Tea-time with Adriaan

Tea-time with Adriaan

Chapter 5: First Planting

After letting the soil rest for two weeks I proceeded to loosen the soil. Having read the various plant labels I placed the plants with adequate space between each. Next, I proceeded to plant Rose Geranium, Fennel, Rose, Pineapple Sage, Camomile and Black Peppermint. Make sure not to place any plants too deep in your container or garden bed, as soil mounted against the stem can result in rot.
I did not feed the Buchu as it does not need a lot of feeding, just good watering.

5.2 Planting chilli and lemongrass

At the same time, I planted a Chilli and Lemon Grass in separate pots. I planted the chilli in a 25cm pot and used the following soil mixture: potting soil and 2 handfuls of bonemeal. I planted the Lemon Grass in a 30cm container with the same soil mixture. You can follow the same planting instructions for both.

  • Ensure that the pots have adequate drainage then add some of the respective soil mixtures.
  • Place the plant on top of the soil and fill in within 2cm from the rim.
  • Pat soil down firmly
  • Feed with Talborne Organics Vita Veg 6:3:4, water thoroughly and place in a sunny spot.

Chapter 6: First harvest and feed

Today I fed the first batch of herbs I planted as well as picked my first harvest.

I personally love using Talborne Organic’s Vita Veg 6:3:1 mix for all my edibles and can highly recommend their quality products.
I loosely scattered a handful of the fertiliser pellets on the bed, followed by a thorough watering. As the weather gets cooler one can generally reduce one’s watering regime. Also, take into account any rain that you might have received.  I did not feed the Buchu as (like Proteas) it prefers more infertile soil. I just gave it a good watering.

Next, I harvested some of the rose flowers, pineapple sage, rose geranium chamomile and mint leaves. These can be picked or snipped off with a pair of kitchen scissors.

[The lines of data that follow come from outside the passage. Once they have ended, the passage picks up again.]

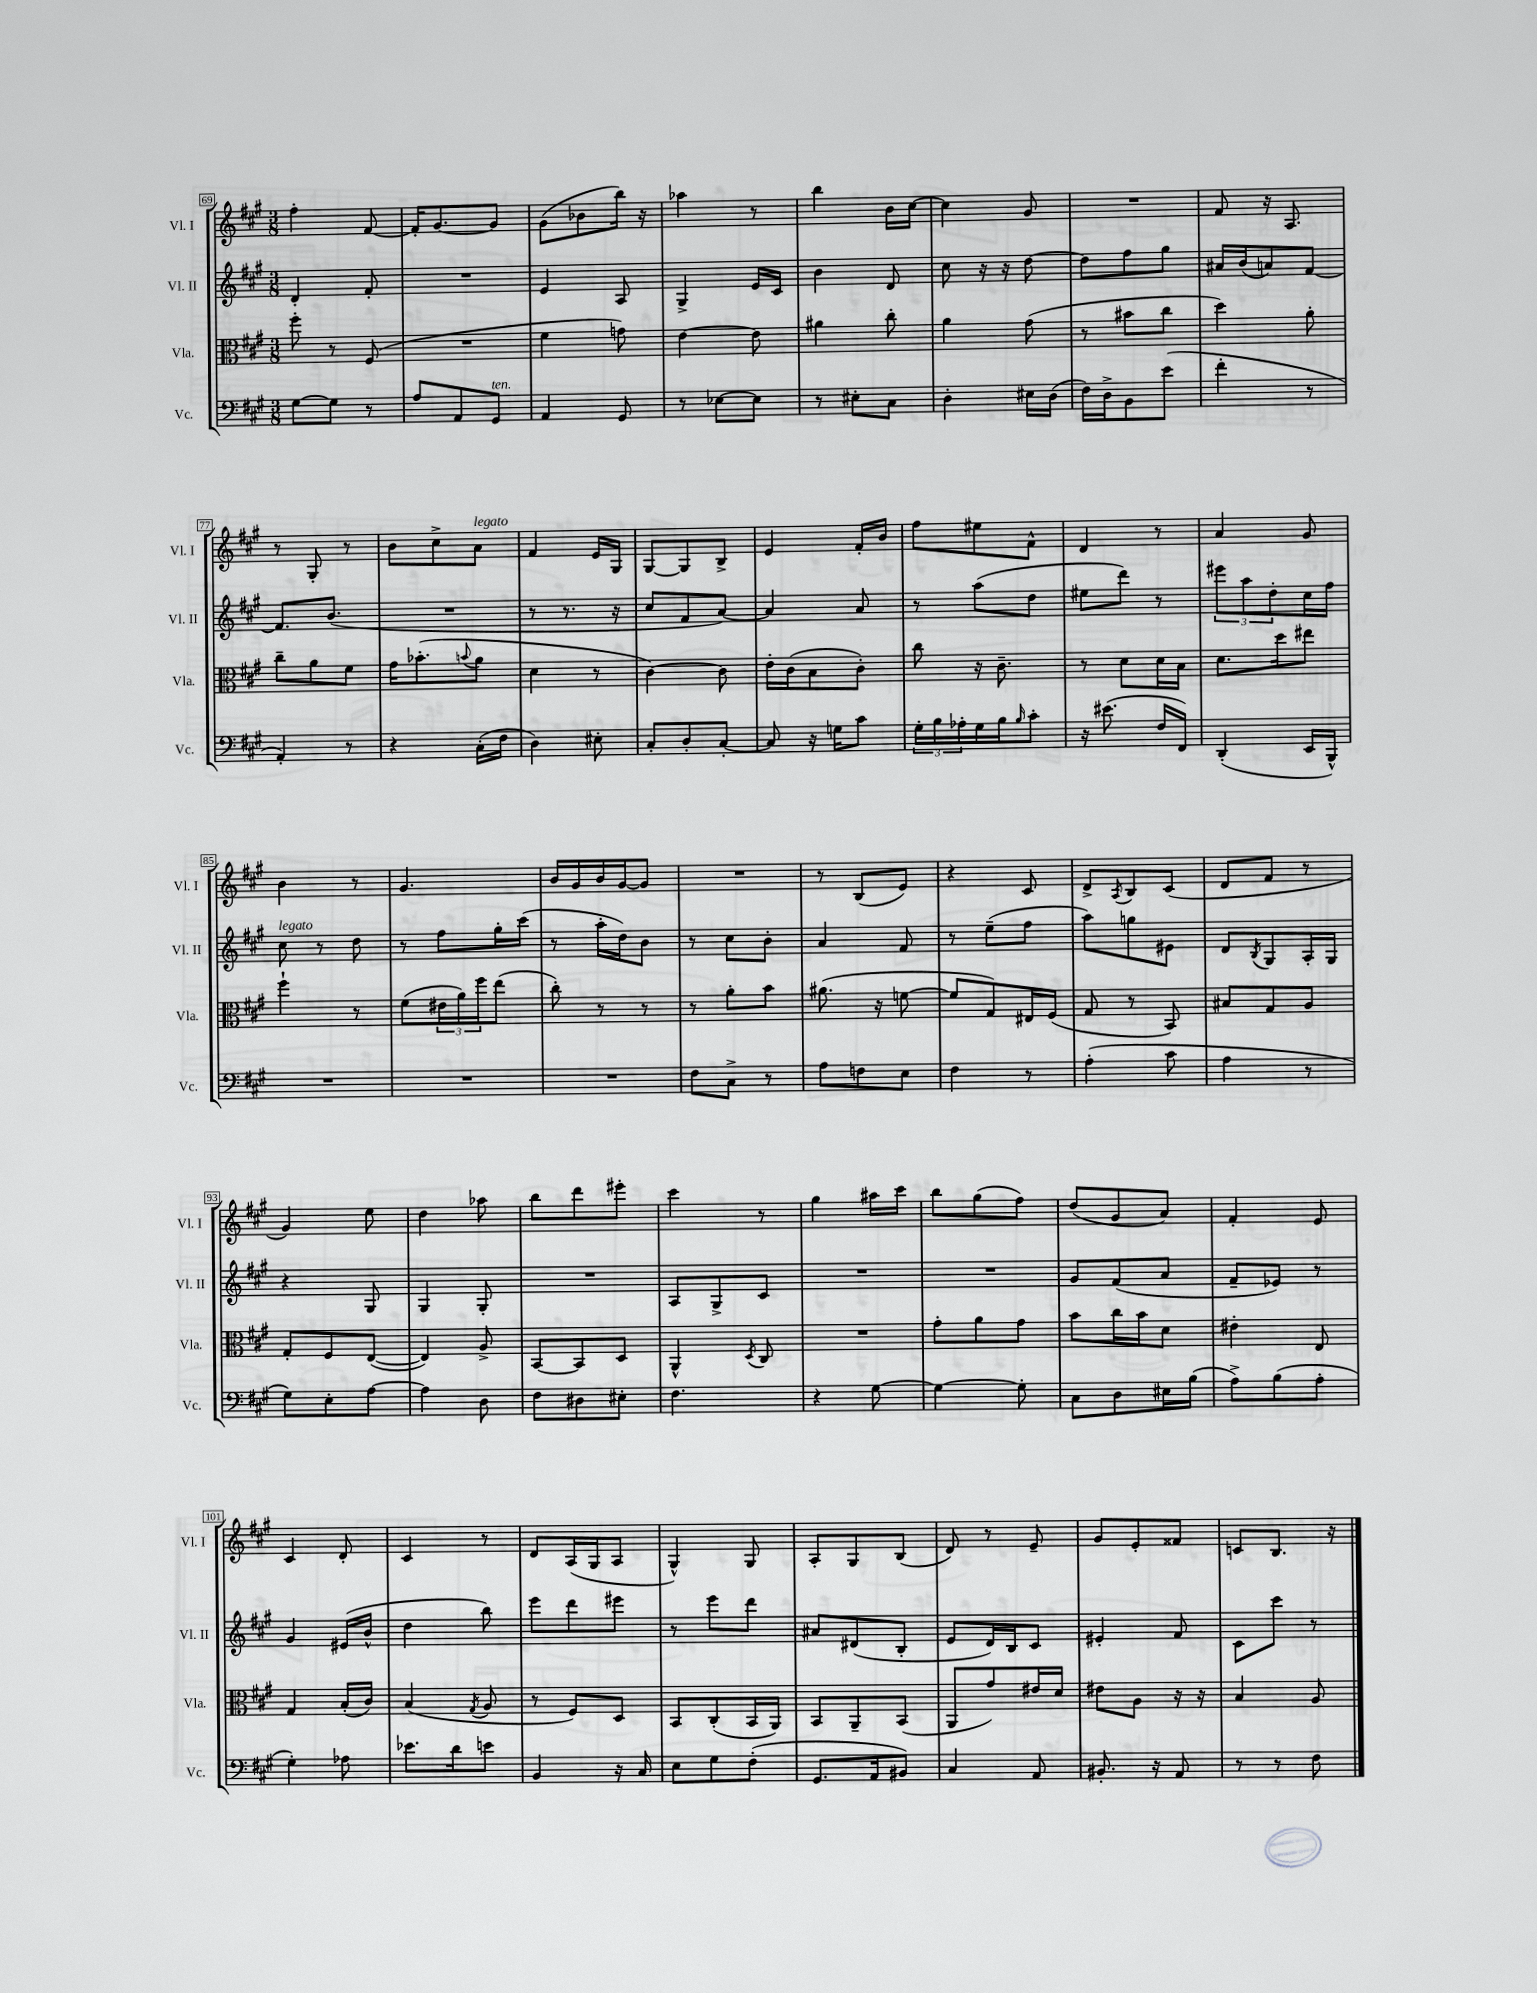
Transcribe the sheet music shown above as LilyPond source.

<<
\new StaffGroup <<
\new Staff = "s0" \with { instrumentName = "Vl. I" shortInstrumentName = "Vl. I" } {
    \clef treble \key a \major \numericTimeSignature \time 3/8
    fis''4-. fis'8~ |
    fis'16-. gis'8.~ gis'8 |
    gis'8( bes'8 b''16) r16 |
    aes''4 r8 |
    b''4 b'16 cis''16~ |
    cis''4 gis'8 |
    R4. |
    fis'8 r16 a8. |
    r8 gis8-. r8 |
    b'8 cis''8-> a'8^\markup { \italic "legato" } |
    fis'4 e'16 gis16 |
    gis8~ gis8 b8-> |
    e'4 fis'16-. b'16 |
    fis''8 eis''8 fis'8-^ |
    d'4 r8 |
    a'4 gis'8 |
    b'4 r8 |
    gis'4. |
    b'16 gis'16 b'16 gis'16~ gis'8 |
    R4. |
    r8 b8( e'8) |
    r4 cis'8 |
    d'8-> \acciaccatura { a8 } b8 cis'8( |
    d'8 fis'8 r8 |
    gis'4) e''8 |
    d''4 aes''8 |
    b''8 d'''8 eis'''8-. |
    cis'''4 r8 |
    gis''4 ais''16 cis'''16 |
    b''8 gis''8( fis''8) |
    d''8( gis'8 a'8) |
    fis'4-. e'8 |
    cis'4 d'8-. |
    cis'4 r8 |
    d'8 a16( gis16 a8 |
    gis4-^) gis8 |
    a8-. gis8 b8( |
    d'8) r8 e'8-- |
    gis'8 e'8-. fisis'8 |
    c'8 b8. r16 \bar "|." |
}
\new Staff = "s1" \with { instrumentName = "Vl. II" shortInstrumentName = "Vl. II" } {
    \clef treble \key a \major \numericTimeSignature \time 3/8
    d'4-. fis'8-. |
    R4. |
    e'4 a8 |
    gis4-> e'16 cis'16 |
    b'4 d'8 |
    cis''8 r16 r16 d''8~ |
    d''8 fis''8 gis''8 |
    ais'16 b'16( a'8) fis'8~ |
    fis'8. b'8.( |
    R4. |
    r8 r8. r16 |
    cis''8 fis'8 a'8~) |
    a'4 a'8 |
    r8 a''8( d''8 |
    eis''8 d'''8) r8 |
    \tuplet 3/2 { eis'''8 a''8 d''8-. } cis''16 fis''16 |
    cis''8^\markup { \italic "legato" } r8 d''8 |
    r8 fis''8 gis''16-. cis'''16( |
    r8 a''16-. d''16) b'8 |
    r8 cis''8 b'8-. |
    a'4 fis'8 |
    r8 e''8--( fis''8 |
    a''8) g''8 eis'8 |
    d'8 \acciaccatura { b8 } gis8 a16-. gis16 |
    r4 gis8 |
    gis4 gis8-. |
    R4. |
    a8 gis8-> cis'8 |
    R4. |
    R4. |
    gis'8 fis'8( a'8 |
    fis'8-- ees'8) r8 |
    gis'4 eis'16( b'16-^ |
    d''4 b''8) |
    e'''8 d'''8 eis'''8 |
    r8 e'''8 d'''8 |
    ais'8 dis'8( b8-. |
    e'8 d'16) b16 cis'8 |
    eis'4-. fis'8 |
    cis'8 cis'''8 r8 \bar "|." |
}
\new Staff = "s2" \with { instrumentName = "Vla." shortInstrumentName = "Vla." } {
    \clef alto \key a \major \numericTimeSignature \time 3/8
    fis''8-. r8 fis8( |
    R4. |
    fis'4 g'8) |
    e'4~ e'8 |
    ais'4 cis''8-. |
    a'4 gis'8( |
    r8 bis'8 cis''8 |
    d''4) a'8-. |
    cis''8-- a'8 fis'8 |
    gis'16 bes'8.-.( \appoggiatura { b'8 } a'8 |
    d'4 r8 |
    cis'4~) cis'8 |
    e'16-. cis'16( b8 cis'8-.) |
    cis''8 r16 cis'8.-- |
    r8 d'8 d'16 b16 |
    d'8. d''16 eis''8 |
    fis''4-! r8 |
    fis'8( \tuplet 3/2 { eis'16 a'16) fis''16 } e''8( |
    cis''8-.) r8 r8 |
    r8 a'8-. b'8 |
    ais'8.( r16 f'8~ |
    f'8 gis8) eis16 fis16( |
    gis8 r8 b,8) |
    bis8 gis8 a8 |
    gis8-. fis8 e8~( |
    e4) a8-> |
    b,8~ b,8 d8 |
    a,4-^ \acciaccatura { d8 } cis8 |
    R4. |
    gis'8-. a'8 gis'8 |
    b'8 cis''16 b'16 d'8 |
    eis'4-. e8 |
    gis4 b16-.( cis'16) |
    b4( \acciaccatura { gis8 } a8 |
    r8 fis8) d8 |
    b,8 cis8-.( b,16 a,16) |
    b,8 a,8-- b,8( |
    a,8 gis'8) eis'16 d'16 |
    eis'8 a8 r16 r16 |
    b4 a8 \bar "|." |
}
\new Staff = "s3" \with { instrumentName = "Vc." shortInstrumentName = "Vc." } {
    \clef bass \key a \major \numericTimeSignature \time 3/8
    gis8~ gis8 r8 |
    a8 a,8 gis,8^\markup { \italic "ten." } |
    a,4 gis,8 |
    r8 ees8~ ees8 |
    r8 eis8-. cis8 |
    d4-. eis16 d16( |
    fis16) d16-> b,8 e'8( |
    fis'4-. r8 |
    a,4-.) r8 |
    r4 cis16-.( fis16 |
    d4) eis8-. |
    cis8-. d8-. cis8~-. |
    cis8 r16 g16 cis'8 |
    \tuplet 3/2 { gis16-. b16 aes16-. } gis16 b16 \grace { b16 } cis'8-. |
    r16 eis'8.( fis16 fis,16) |
    d,4-.( e,16 b,,16-^) |
    R4. |
    R4. |
    R4. |
    fis8 cis8-> r8 |
    a8 f8 e8 |
    fis4 r8 |
    a4-.( cis'8 |
    a4 r8 |
    gis8) e8-. a8~ |
    a4 d8 |
    fis8 dis8 eis8-. |
    fis4. |
    r4 gis8~ |
    gis4~ gis8-. |
    cis8 d8 eis16 b16( |
    a8->) b8( a8-. |
    gis4-.) aes8 |
    ees'8. d'16 e'8 |
    b,4 r16 cis16 |
    e8 gis8 fis8-.( |
    gis,8. a,16 bis,8) |
    cis4 a,8 |
    bis,8.-. r16 a,8 |
    r8 r8 fis8 \bar "|." |
}
>>
>>
\layout { \context { \Score currentBarNumber = #69 \override BarNumber.stencil = #(make-stencil-boxer 0.1 0.3 ly:text-interface::print) } }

I then proceeded with my first taste test using some of the fresh rose petals, rose geraniums and Carmien’s Green Rooibos tea, with honey to flavour. The glass teapot I purchased from them is ideal if one wants to experiment with creating your own flavours.

The rest of the harvest I proceeded to dry. I simply stripped the leaves and petals, placed these on a kitchen towel and covered them with a mesh food screen.

Chapter 7: More planting & Treating Aphids

First, I planted a hibiscus standard in a pot. For this, I used Bark Unlimited’s outdoor potting soil and a handful of bonemeal.
Next, I planted a few marigolds in a pot. Besides using marigolds to flavour my tea, they will serve the dual purpose of helping to repel insects from the garden-bed in which I placed the pot.
Make sure to only use pots with sufficient drainage.

Next, I planted up the second garden bed. Here I used apple mint, mint julep, ginger, turmeric, Margaret Roberts lavender, and bergamot.
One can use both the flowers and leaves of bergamot in cooking.
When planting different mint varieties in the same bed, avoid planting them right next to each other. Failing to do so may lead to cross-pollination which can alter the flavour profiles.

Spraying for aphids

My rose and rose geranium were both targeted by aphids. I proceeded to treat them by spraying with Ludwigs’ Insect Spray. This is a broad-spectrum organic insecticide for the control of insects on edible crops, roses, herbs and ornamentals. It contains garlic juice extract, canola oil, and natural pyrethrum (pyrethrins).